BRIEF DESCRIPTION OF THE DRAWINGS
[0030] FIG. 1 outlines the contamination purification system of the
present invention involving the soil gas suction method.
[0031] FIG. 2 outlines the contamination purification system of the
present invention involving the sparging method.
[0032] FIG. 3 outlines the contamination purification system of the
present invention involving the water pumping-up method.
[0033] FIG. 4 outlines the contamination purification system of the
present invention involving a combination of the soil gas suction
method and water pumping-up method.
[0034] FIG. 5 outlines the contamination purification system of the
present invention involving a combination of the sparging method
and water pumping-up method.
[0035] FIG. 6 illustrates details of the combustion/electric power
generation unit for the contamination purification system of the
present invention
[0036] FIG. 7 presents a graph showing a situation of recovering
gasoline from soil in EXAMPLE in which the present invention was
applied.
[0037] FIG. 8 outlines the conventional contamination purification
system, involving the (a) soil gas suction method, (b) sparging
method, and (c) water pumping-up method.
NOTATION
[0038] 1, 4 Water-unsaturated stratum, Soil
[0039] 2 Water-saturated stratum
[0040] 3 Water-impermeable stratum
[0041] 6, 7, 8 Well (Extraction, sparging and water pumping-up
well)
[0042] 5, 9 Underground water, lifted water
[0043] 10, 11 Air containing a volatile organic compound
[0044] 12, 15 Contamination purification section
[0045] 20, 21, 25 Fan
[0046] 23, 24 Pump
[0047] 30, 34 Vapor-liquid separator, deaeration unit
[0048] 32 Decomposing unit
[0049] 40 Combustion/electric power generation unit
DETAILED DESCRIPTION OF THE INVENTION
[0050] The contamination purification system of the present
invention collects a volatile organic compound from soil
contaminated therewith by suction (extraction) together with air or
water which carries the compound, recovers the compound by
vapor-liquid separation (deaeration), and supplies the recovered
compound to a combustion/electric power generation unit, where it
is, effectively utilized as a fuel It adopts at least one of soil
gas suction, sparging and water pumping-up as the procedure for
collecting the volatile organic compound by suction
(extraction).

____________

◆ **Required work**
- 1) List every method the soil purification patent excerpt names for drawing the volatile organic compound out of the ground.
- 2) According to the soil purification patent excerpt, what does FIG. 7 present?
- 3) Continue the soil purification patent excerpt past its last sentence.

◆ **Extracted material**
____________

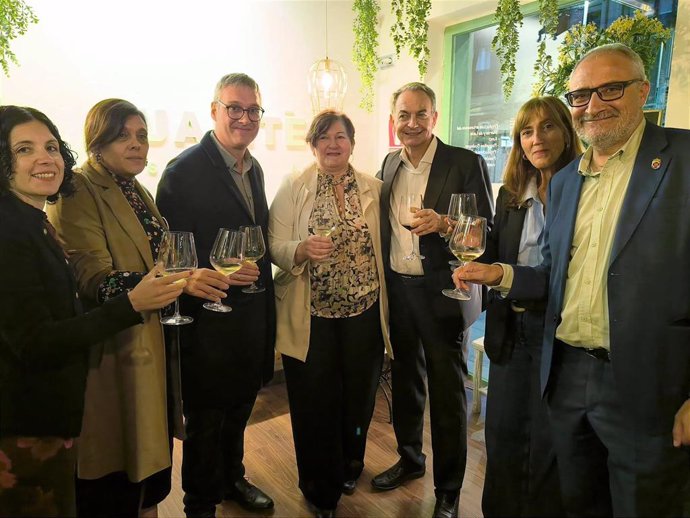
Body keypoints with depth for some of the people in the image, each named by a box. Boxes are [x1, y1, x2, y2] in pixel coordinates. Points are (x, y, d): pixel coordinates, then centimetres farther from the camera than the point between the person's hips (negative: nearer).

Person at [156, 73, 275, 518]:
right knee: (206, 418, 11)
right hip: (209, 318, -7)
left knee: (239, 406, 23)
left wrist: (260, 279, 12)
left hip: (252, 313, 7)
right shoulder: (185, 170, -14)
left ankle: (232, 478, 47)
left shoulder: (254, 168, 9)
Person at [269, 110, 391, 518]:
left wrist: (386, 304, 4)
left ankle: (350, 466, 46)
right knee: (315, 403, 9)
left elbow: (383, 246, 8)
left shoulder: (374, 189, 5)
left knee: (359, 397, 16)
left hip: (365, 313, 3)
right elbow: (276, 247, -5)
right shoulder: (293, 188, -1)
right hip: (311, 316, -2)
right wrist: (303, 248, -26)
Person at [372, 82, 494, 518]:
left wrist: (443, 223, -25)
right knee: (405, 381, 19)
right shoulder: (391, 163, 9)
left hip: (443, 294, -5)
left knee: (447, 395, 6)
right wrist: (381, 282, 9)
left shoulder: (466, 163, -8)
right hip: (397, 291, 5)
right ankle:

____________

◆ **Answers for the exercise**
- 1)
- Soil gas suction
- Sparging
- Water pumping-up

- 2) A graph showing gasoline being recovered from soil in the example where the invention was applied.

- 3)
[0051] The volatile organic compounds which can be treated by the
present invention include various hydrocarbons and mixtures
thereof. Some of more typical hydrocarbons are straight-chain or
branched aliphatic compounds, e.g., hexane, heptane and octane;
unsaturated compounds, e.g., olefins; and aromatic compounds, e.g.,
benzene, toluene, ethylbenzene and xylene. They are components for
fuels, e.g., gasoline and solvents, among others. The other organic
compounds which can be treated by the present invention include
oxygen-containing hydrocarbons, e.g., ketones, ethers, alcohols,
organic acids and phenols; and petrochemical products which
incorporate these compounds as solvent components or which are
produced from these compounds as the starting materials.
[0052] The petroleum products, e.g., kerosene, gas oil, lubricants,
machine oils, metal machining oils, paraffins and waxes which are
produced by distillation and refining of crude oils and may be
incorporated with a varying additive, as required, fall into the
volatile organic compounds of broad sense in the present invention.
Heavy fuels and asphalt, which in themselves are not volatile
organic compounds but can be decomposed to lighter hydrocarbons,
are subjects for treatment so long as they are carried by air or
water.
[0053] Organic chlorine compounds, organic cyan compounds or
dioxins can be treated by the decomposing or combustion/electric
power generation unit of the present invention, when carried by the
volatile organic compound.
[0054] The following contamination purification systems fall into
the scope of the present invention.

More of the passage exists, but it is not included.